Individual Session Functionality
Configuration
- On by default for global/static API; User should be able to disable sessions if they don't want to track them.
Pre-requisites for reporting sessions and determining Release Health of projects in Sentry, such as release should be automatically detected by the SDK such as by looking up env vars.
(Maybe, needs discussion) if I pre-requisite cannot be detect (for example, no good way to determine release version), then we set some default value so that we can always report sessions by default (depending on discussion, this might not be a change in SDK code, but in Relay, basically removing hard-requirements in the session payload).
Lifetime of a Session
Sessions should be enabled by default only for the global hub/client that is initialized by Sentry.init, and disabled by default for any other manually created client. A session is started when the SDK is initialized (ideally when the default client is bound to the global hub) and ended when one of these conditions happen: The Hub.endSession() method is explicitly called; or The program terminates without errors; or The program terminates with an unhandled exception; or The program terminates with an unhandled promise rejection.
Care must be taken to never attempt to send new session payloads to Sentry for a session that is already ended. For example, if the user manually ends the session with Hub.endSession(), there should not be any new updates to the session when the program terminates.
Session Atrributes and Mutability
Sending Session to Sentry
Session is sent initially after a certain (initially hard-coded, less config is better) delay (something between 1s to 30s TBD), and then updated with the duration and final status and error count when the program terminates. Note that, as an optimization, short lived programs will not send 2 session requests to Relay, but only the final one with status and duration.

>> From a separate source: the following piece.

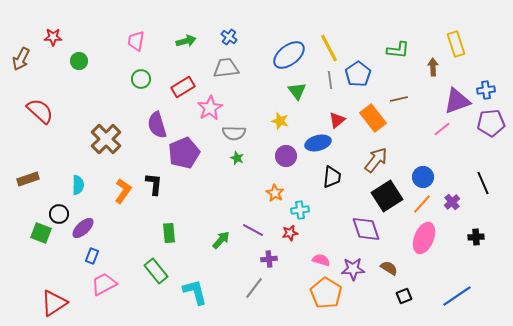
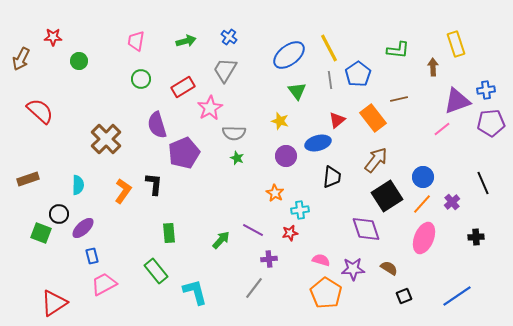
gray trapezoid at (226, 68): moved 1 px left, 2 px down; rotated 52 degrees counterclockwise
blue rectangle at (92, 256): rotated 35 degrees counterclockwise
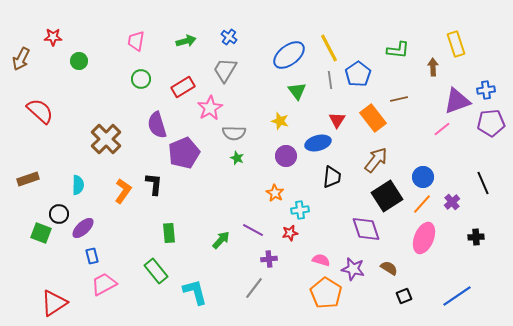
red triangle at (337, 120): rotated 18 degrees counterclockwise
purple star at (353, 269): rotated 15 degrees clockwise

Session Aggregates Functionality
Configuration
Sessions should be enabled by default, a session is started as soon as a request is received by a web server and ends as soon as the response is fully sent back.
Lifetime of a Session
Sessions are never tracked nor sent individually, instead they are aggregated and the aggregates are sent every 30s and a final time when the web server is terminating. As an implementation hint to the point above, when a "Client" is closed or flushed the associated "Session Flusher" shall also be flushed and submit the current aggregates the the transport, before the transport is flushed/closed. Make sure this works reasonably for Serverless — there we shall not use "request mode" and SessionFlusher because we cannot have any work that happens outside of the request-response flow. Provide an easy way to integrate with existing Node frameworks (Express, Next.js, Koa).
Session update filtering
Our filtering mechanisms (sample rate, rate limiting, beforeSend, event processors, or ignored exception types) may drop events. Only events dropped due to sampling and rate limiting should update the session despite being dropped, as we assume the event was dropped to save quota, but it would have been something the developer cares about. Events dropped for other reasons should not update the session, as we assume they are more likely to be dropped because the developer chooses to ignore them.
Filter order
The python SDK shall serve as a reference here. The order for filtering error events is:
- Check for ignored exception types (a.k.a
ignore_errors
) - Apply scoped
event_processor
(a.k.aerror_processor
) - Apply global
event_processor
- Apply
before_send
- Update the session if an event made it this far
- Apply sampling rate
Sending the session update
If the event has been dropped and the session updated, the session update should be sent to the server without the event in case the session changed from healthy to errored or from any state to crashed for user attended sessions.